# What needs to be done
Rewrite the part of the listing that runs from its start through the line containing "发表于 2020-8-21 14:07", with every occurrence of "pabier" changed to "pabier_s1" and everything else left as it is.
◇ ◇ ◇ ◇ ◇
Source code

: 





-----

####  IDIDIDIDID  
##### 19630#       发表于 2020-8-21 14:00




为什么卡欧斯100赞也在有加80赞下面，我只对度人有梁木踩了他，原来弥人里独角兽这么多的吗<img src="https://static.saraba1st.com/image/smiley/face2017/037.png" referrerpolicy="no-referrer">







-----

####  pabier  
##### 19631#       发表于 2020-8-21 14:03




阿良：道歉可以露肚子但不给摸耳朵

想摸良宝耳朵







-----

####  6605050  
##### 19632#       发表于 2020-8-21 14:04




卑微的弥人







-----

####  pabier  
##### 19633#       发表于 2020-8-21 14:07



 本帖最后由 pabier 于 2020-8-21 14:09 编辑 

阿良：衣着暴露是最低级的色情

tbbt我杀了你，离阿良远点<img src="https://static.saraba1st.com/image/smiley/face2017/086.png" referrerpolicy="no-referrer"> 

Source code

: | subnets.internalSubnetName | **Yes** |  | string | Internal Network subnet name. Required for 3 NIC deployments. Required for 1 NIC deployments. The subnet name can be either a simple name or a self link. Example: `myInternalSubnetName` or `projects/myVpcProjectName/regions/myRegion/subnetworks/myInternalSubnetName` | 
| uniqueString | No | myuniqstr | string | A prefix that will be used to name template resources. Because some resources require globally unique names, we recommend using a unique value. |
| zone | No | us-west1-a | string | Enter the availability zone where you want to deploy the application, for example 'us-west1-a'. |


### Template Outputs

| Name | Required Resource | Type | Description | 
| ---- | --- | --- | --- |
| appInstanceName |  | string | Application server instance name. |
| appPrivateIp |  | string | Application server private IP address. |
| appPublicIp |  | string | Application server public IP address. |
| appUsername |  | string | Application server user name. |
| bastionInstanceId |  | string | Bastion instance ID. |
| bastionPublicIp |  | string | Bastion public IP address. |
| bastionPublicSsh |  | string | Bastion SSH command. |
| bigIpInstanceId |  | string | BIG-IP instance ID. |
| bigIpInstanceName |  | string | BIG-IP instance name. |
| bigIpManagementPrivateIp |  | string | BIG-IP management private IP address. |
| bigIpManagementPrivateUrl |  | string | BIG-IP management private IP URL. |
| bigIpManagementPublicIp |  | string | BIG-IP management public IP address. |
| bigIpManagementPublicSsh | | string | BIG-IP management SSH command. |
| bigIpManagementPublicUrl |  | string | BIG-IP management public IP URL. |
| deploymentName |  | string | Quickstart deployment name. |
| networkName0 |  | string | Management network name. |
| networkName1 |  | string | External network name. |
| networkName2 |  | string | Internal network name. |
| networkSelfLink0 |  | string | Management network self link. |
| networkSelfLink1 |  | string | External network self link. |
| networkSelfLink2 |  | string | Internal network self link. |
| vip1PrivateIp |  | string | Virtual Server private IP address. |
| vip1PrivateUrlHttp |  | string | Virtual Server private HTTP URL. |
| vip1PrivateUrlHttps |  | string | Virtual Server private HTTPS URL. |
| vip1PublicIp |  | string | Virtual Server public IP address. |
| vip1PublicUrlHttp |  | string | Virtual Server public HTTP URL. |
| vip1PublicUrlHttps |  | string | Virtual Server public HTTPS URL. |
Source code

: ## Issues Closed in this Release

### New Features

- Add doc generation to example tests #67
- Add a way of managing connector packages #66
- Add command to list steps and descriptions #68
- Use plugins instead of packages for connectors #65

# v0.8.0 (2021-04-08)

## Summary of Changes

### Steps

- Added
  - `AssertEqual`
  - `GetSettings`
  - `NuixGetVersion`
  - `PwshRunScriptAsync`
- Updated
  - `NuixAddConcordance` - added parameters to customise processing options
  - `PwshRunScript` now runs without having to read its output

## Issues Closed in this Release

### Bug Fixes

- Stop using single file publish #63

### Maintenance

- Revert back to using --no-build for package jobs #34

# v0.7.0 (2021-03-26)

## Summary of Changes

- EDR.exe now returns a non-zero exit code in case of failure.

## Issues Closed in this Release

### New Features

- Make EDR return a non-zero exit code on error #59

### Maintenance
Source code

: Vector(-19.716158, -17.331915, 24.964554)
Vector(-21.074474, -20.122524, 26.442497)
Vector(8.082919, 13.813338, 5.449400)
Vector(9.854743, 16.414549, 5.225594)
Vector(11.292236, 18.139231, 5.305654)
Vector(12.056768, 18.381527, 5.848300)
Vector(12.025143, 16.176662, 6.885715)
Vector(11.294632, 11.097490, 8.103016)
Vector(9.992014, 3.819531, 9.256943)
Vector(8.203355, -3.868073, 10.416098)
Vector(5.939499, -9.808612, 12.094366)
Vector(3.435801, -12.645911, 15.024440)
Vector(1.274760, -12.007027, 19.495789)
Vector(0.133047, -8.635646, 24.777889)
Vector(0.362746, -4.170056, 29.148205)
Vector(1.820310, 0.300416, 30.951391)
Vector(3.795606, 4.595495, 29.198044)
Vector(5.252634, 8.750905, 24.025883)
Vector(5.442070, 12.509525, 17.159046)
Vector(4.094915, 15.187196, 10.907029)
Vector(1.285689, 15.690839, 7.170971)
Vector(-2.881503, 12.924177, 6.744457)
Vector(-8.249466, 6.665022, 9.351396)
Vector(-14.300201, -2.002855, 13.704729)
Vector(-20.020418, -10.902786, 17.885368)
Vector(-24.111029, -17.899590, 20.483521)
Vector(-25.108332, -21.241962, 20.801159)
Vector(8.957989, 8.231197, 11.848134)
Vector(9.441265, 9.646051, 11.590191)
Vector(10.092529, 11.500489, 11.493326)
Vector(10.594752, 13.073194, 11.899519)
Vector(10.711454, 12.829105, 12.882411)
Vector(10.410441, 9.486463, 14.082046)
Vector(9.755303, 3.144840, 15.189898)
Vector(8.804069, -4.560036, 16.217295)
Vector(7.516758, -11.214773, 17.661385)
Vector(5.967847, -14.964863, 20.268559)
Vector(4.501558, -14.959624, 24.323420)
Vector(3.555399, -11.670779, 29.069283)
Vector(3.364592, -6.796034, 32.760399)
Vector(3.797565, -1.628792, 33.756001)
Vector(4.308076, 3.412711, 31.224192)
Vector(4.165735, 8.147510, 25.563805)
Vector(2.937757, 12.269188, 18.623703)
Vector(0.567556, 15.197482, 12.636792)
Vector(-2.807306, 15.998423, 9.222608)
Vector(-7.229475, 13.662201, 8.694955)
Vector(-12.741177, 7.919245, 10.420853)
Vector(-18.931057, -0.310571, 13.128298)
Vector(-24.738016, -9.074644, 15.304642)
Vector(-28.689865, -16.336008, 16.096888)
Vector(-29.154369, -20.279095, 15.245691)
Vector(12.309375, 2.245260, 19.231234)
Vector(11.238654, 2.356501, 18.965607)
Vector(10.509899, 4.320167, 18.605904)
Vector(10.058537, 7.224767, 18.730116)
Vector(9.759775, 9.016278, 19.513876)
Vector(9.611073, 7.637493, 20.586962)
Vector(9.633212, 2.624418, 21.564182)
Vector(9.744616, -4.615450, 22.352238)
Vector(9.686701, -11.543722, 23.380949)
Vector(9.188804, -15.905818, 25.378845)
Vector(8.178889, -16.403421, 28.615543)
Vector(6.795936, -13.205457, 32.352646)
◇ ◇ ◇ ◇ ◇
# Response for this exercise
Source code

: 





-----

####  IDIDIDIDID  
##### 19630#       发表于 2020-8-21 14:00




为什么卡欧斯100赞也在有加80赞下面，我只对度人有梁木踩了他，原来弥人里独角兽这么多的吗<img src="https://static.saraba1st.com/image/smiley/face2017/037.png" referrerpolicy="no-referrer">







-----

####  pabier_s1  
##### 19631#       发表于 2020-8-21 14:03




阿良：道歉可以露肚子但不给摸耳朵

想摸良宝耳朵







-----

####  6605050  
##### 19632#       发表于 2020-8-21 14:04




卑微的弥人







-----

####  pabier_s1  
##### 19633#       发表于 2020-8-21 14:07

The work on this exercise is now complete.